§ Objectif 1:
Mettez à jour le passage du texte sur la traite des êtres humains qui commence par "Les guerres et" et va jusqu'à "de la victimisation." : recopiez-le en remplaçant "énorme" par "immense".
+++ Texte fourni
Le Sénat a débattu en séance publique du rapport sur la traite des êtres humains dont j’ai été l’un des co-rapporteurs. Loin de n’être qu’une sombre page de notre histoire, la traite des êtres humains concerne aujourd’hui 22 millions de victimes à travers le monde, dont 70% de femmes et jeunes filles, et « pèse » chaque année 32 milliards de dollars dans le monde, dont 3 milliards d’euros en Europe.
J’ai souligné dans mon intervention la grande porosité entre les phénomènes de trafics de migrants et de traite. D’un point de vue formel, les juristes distinguent clairement les deux notions, soulignant que dans un cas le migrant paye son passeur et entre donc, dans une certaine mesure, de plein gré, dans un réseau illicite, alors que dans le cas de la traite les victimes sont déplacées et exploitées contre leur gré ou à leur insu. Mais sur le terrain, tout montre les liens étroits entre ces phénomènes.
Les guerres et déstabilisation d’États en Érythrée, Irak, Libye, Soudan et Syrie ont nettement aggravé les phénomènes de trafics d’êtres humains et de traite. Il y a donc un énorme enjeu en termes de politique étrangère… la question de la traite ne pourra être résolue en s’en tenant à un traitement sur le mode des bonnes intentions et de la victimisation.
++++++
+++ Extraits des données
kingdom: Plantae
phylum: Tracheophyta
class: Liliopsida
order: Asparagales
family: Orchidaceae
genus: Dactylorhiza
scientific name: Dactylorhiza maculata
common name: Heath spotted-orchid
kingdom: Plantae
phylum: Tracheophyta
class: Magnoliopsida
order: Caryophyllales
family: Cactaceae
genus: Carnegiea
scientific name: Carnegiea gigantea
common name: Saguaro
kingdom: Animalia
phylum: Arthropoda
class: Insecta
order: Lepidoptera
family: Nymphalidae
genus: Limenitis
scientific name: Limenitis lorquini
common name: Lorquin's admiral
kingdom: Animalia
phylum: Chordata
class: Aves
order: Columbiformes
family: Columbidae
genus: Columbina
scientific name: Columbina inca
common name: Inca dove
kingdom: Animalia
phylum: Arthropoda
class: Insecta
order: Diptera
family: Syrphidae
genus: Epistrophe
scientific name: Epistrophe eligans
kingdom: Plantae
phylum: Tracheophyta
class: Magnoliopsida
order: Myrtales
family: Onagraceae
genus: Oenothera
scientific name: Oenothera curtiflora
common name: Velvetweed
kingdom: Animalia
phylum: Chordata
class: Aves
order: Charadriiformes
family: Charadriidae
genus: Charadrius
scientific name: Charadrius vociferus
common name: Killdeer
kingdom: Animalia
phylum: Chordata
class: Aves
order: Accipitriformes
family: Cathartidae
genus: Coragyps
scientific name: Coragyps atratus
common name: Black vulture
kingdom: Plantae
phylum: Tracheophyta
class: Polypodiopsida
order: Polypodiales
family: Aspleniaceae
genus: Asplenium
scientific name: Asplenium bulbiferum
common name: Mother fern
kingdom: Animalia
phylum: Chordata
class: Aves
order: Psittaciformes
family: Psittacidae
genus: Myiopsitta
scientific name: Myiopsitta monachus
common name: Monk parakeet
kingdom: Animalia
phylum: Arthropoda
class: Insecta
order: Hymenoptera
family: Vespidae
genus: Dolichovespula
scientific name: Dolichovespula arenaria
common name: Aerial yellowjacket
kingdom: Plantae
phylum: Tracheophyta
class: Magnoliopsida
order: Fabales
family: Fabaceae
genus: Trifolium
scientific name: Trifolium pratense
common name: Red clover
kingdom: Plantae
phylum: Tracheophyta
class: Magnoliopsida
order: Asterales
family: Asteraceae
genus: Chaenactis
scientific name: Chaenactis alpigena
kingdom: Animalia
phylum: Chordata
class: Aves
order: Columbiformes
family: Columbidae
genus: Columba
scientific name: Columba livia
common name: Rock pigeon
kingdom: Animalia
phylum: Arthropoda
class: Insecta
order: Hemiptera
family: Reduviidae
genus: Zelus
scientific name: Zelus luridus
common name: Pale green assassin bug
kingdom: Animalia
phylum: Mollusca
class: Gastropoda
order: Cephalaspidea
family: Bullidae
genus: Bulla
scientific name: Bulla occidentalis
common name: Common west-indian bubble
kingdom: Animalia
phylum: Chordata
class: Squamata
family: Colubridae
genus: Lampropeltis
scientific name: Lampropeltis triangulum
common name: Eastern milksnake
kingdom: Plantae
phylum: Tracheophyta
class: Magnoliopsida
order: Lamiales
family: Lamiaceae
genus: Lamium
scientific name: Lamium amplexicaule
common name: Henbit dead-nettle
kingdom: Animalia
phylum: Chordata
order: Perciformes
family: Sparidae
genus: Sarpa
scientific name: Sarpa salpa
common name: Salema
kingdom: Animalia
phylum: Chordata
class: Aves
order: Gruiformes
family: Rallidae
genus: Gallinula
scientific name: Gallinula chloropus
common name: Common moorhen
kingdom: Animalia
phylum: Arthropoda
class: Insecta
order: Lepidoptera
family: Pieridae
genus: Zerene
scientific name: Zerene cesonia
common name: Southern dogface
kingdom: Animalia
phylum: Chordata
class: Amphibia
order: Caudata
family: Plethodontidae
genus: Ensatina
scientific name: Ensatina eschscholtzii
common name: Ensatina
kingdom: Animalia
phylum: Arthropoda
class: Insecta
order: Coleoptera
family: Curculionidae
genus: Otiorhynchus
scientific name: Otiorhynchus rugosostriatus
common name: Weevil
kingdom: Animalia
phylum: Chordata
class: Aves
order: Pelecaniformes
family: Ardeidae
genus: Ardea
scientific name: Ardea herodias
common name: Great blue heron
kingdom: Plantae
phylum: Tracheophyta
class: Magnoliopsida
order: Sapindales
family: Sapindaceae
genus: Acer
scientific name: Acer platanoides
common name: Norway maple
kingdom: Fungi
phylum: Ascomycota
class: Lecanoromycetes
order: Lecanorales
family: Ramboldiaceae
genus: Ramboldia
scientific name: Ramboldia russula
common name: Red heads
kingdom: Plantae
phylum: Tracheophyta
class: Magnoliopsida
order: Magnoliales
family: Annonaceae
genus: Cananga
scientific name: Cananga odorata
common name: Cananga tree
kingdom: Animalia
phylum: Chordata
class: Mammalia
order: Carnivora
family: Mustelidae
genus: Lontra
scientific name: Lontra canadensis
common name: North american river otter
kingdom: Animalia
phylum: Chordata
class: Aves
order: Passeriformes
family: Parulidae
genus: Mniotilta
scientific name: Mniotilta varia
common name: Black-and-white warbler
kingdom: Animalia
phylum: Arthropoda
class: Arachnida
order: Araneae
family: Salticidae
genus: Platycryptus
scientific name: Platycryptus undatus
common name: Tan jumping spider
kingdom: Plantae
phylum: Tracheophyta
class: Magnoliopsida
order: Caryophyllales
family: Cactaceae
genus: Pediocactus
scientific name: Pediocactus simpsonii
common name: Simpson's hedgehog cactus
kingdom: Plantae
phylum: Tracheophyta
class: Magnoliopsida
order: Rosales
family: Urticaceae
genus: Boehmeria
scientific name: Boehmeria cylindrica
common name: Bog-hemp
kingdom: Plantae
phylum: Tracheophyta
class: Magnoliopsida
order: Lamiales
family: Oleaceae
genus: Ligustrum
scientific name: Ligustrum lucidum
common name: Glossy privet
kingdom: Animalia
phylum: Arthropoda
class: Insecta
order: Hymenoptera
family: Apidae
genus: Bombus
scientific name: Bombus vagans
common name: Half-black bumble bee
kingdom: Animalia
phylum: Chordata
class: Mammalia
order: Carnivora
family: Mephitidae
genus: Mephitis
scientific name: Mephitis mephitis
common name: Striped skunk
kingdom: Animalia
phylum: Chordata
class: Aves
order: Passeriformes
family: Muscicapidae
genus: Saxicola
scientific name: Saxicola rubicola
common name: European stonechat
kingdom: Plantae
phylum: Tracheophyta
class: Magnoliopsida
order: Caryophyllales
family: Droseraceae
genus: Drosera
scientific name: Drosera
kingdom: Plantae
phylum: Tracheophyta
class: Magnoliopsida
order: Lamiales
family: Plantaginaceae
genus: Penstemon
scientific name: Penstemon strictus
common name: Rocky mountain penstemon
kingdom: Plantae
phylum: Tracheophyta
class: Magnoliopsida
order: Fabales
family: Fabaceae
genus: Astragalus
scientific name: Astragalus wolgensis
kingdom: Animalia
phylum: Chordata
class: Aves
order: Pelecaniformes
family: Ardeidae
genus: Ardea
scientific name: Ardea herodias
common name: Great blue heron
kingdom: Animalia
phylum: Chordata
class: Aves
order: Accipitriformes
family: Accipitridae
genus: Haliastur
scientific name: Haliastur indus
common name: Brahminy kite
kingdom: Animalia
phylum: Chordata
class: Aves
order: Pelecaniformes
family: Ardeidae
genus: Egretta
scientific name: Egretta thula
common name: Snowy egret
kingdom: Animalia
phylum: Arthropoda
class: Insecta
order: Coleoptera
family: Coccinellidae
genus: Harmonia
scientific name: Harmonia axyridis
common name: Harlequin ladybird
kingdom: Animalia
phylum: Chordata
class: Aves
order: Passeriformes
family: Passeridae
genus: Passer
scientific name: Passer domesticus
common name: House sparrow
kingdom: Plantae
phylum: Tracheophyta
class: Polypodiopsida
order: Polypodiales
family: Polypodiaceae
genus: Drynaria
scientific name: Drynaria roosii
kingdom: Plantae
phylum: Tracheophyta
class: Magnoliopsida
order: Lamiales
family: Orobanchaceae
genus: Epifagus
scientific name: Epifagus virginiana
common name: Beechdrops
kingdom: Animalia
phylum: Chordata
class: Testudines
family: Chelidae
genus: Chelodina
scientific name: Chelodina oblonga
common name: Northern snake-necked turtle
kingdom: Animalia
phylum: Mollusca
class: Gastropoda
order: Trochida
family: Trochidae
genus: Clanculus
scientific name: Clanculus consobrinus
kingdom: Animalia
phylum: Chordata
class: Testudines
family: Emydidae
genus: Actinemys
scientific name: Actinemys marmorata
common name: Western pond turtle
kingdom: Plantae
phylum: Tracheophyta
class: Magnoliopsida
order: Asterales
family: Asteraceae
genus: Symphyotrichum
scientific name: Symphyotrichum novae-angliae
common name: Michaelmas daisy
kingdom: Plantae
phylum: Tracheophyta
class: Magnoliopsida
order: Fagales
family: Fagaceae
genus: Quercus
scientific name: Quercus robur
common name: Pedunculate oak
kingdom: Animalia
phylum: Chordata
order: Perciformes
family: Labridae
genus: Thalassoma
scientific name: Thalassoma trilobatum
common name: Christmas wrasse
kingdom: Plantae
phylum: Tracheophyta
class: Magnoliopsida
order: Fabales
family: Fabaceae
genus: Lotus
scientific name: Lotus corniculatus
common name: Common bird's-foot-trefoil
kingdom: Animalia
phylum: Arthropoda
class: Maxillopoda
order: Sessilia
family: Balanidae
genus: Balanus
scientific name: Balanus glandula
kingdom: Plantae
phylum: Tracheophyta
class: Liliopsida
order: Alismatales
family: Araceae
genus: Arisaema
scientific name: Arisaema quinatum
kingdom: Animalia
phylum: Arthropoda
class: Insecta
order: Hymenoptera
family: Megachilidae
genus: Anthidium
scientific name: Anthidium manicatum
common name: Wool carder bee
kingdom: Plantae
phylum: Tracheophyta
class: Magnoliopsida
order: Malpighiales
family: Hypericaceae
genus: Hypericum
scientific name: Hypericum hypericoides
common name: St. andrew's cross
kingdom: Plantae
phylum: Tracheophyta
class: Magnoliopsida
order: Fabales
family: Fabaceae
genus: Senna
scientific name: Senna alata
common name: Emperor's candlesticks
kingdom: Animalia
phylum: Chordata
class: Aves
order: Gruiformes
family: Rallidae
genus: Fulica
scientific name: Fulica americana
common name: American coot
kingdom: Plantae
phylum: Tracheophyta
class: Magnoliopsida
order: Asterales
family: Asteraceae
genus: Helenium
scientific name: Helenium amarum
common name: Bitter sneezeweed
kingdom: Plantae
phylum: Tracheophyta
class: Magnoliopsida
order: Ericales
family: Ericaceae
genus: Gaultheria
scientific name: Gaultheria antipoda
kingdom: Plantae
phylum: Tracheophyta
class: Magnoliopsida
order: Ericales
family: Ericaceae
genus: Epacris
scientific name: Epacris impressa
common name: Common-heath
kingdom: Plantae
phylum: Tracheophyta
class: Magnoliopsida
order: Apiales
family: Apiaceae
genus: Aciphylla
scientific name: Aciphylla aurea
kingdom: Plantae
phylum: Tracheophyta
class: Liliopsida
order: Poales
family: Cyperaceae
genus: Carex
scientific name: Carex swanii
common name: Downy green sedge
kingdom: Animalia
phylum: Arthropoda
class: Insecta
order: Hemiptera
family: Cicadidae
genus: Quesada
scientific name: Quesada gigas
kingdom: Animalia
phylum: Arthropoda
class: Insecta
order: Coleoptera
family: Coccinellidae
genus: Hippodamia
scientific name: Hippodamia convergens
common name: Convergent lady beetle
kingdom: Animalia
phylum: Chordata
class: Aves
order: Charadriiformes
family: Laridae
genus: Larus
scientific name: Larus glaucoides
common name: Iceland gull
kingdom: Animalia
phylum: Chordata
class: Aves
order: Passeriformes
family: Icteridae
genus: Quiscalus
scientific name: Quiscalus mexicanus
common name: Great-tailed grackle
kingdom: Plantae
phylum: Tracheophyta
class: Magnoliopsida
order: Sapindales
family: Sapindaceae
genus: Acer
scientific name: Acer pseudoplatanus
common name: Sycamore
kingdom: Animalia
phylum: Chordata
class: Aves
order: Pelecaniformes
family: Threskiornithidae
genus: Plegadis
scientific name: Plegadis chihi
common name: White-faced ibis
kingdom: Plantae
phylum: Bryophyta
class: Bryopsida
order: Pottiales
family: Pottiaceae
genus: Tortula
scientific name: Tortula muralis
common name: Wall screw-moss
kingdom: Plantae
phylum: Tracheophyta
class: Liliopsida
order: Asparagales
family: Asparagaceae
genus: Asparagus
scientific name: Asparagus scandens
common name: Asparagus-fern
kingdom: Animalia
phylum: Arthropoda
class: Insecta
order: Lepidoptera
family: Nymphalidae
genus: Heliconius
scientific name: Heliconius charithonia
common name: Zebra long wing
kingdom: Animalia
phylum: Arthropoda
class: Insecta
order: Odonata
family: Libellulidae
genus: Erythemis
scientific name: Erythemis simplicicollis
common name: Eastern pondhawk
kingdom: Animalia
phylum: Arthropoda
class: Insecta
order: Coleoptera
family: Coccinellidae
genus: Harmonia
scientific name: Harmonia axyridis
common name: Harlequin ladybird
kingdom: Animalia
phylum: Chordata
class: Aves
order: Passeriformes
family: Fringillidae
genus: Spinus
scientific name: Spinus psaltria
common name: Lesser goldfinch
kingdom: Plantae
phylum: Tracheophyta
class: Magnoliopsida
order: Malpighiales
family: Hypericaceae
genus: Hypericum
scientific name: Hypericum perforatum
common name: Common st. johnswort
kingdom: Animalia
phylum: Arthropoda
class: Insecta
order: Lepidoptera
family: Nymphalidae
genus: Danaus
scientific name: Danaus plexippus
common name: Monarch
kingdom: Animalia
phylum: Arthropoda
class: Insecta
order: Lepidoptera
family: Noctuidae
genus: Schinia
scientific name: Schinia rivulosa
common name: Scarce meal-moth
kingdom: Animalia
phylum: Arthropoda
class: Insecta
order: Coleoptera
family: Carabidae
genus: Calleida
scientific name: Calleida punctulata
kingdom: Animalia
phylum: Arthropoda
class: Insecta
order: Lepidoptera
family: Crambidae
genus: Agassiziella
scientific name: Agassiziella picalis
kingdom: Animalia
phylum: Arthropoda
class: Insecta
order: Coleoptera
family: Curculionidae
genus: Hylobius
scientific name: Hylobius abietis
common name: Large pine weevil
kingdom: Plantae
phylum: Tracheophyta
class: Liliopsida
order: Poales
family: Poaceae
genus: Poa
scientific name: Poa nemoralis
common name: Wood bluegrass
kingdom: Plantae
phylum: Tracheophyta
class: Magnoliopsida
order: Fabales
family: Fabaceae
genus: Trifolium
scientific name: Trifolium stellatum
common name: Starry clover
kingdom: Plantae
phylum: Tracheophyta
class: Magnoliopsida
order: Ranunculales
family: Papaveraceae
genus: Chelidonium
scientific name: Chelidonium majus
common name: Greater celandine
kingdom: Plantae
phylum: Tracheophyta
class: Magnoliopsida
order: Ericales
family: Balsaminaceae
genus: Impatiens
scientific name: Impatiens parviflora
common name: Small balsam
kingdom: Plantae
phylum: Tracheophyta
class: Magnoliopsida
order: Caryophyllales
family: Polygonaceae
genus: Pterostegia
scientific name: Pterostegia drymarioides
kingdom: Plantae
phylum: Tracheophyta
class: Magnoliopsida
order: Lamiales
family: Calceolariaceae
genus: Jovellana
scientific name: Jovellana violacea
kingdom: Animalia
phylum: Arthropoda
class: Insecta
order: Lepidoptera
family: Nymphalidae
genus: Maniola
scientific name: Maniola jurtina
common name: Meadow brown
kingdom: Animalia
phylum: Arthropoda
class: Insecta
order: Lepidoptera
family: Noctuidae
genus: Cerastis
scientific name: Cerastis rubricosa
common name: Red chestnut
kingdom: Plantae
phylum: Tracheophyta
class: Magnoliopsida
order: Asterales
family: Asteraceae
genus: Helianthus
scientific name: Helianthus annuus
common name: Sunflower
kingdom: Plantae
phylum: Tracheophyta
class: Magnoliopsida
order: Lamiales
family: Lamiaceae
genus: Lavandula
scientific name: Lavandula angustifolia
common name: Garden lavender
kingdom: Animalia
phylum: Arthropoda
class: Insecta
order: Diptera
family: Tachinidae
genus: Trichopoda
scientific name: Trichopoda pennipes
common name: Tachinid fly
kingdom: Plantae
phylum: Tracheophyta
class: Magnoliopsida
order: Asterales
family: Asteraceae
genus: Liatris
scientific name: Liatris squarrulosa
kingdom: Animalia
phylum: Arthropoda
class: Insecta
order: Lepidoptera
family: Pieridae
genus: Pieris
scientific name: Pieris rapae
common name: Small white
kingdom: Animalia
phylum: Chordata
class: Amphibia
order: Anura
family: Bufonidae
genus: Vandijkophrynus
++++++
§ Objectif 2:
Disposez en tableau Markdown les lignes des enregistrements, du début des enregistrements jusqu'à la ligne contenant "scientific name: Oenothera curtiflora", incluse, sans les lignes vides. Utilisez deux colonnes : « N° » pour le numéro de rang et « Ligne » pour le texte de chaque ligne.

§ Réponse 1:
Les guerres et déstabilisation d’États en Érythrée, Irak, Libye, Soudan et Syrie ont nettement aggravé les phénomènes de trafics d’êtres humains et de traite. Il y a donc un immense enjeu en termes de politique étrangère… la question de la traite ne pourra être résolue en s’en tenant à un traitement sur le mode des bonnes intentions et de la victimisation.

§ Réponse 2:
| N° | Ligne |
|---|---|
| 1 | kingdom: Plantae |
| 2 | phylum: Tracheophyta |
| 3 | class: Liliopsida |
| 4 | order: Asparagales |
| 5 | family: Orchidaceae |
| 6 | genus: Dactylorhiza |
| 7 | scientific name: Dactylorhiza maculata |
| 8 | common name: Heath spotted-orchid |
| 9 | kingdom: Plantae |
| 10 | phylum: Tracheophyta |
| 11 | class: Magnoliopsida |
| 12 | order: Caryophyllales |
| 13 | family: Cactaceae |
| 14 | genus: Carnegiea |
| 15 | scientific name: Carnegiea gigantea |
| 16 | common name: Saguaro |
| 17 | kingdom: Animalia |
| 18 | phylum: Arthropoda |
| 19 | class: Insecta |
| 20 | order: Lepidoptera |
| 21 | family: Nymphalidae |
| 22 | genus: Limenitis |
| 23 | scientific name: Limenitis lorquini |
| 24 | common name: Lorquin's admiral |
| 25 | kingdom: Animalia |
| 26 | phylum: Chordata |
| 27 | class: Aves |
| 28 | order: Columbiformes |
| 29 | family: Columbidae |
| 30 | genus: Columbina |
| 31 | scientific name: Columbina inca |
| 32 | common name: Inca dove |
| 33 | kingdom: Animalia |
| 34 | phylum: Arthropoda |
| 35 | class: Insecta |
| 36 | order: Diptera |
| 37 | family: Syrphidae |
| 38 | genus: Epistrophe |
| 39 | scientific name: Epistrophe eligans |
| 40 | kingdom: Plantae |
| 41 | phylum: Tracheophyta |
| 42 | class: Magnoliopsida |
| 43 | order: Myrtales |
| 44 | family: Onagraceae |
| 45 | genus: Oenothera |
| 46 | scientific name: Oenothera curtiflora |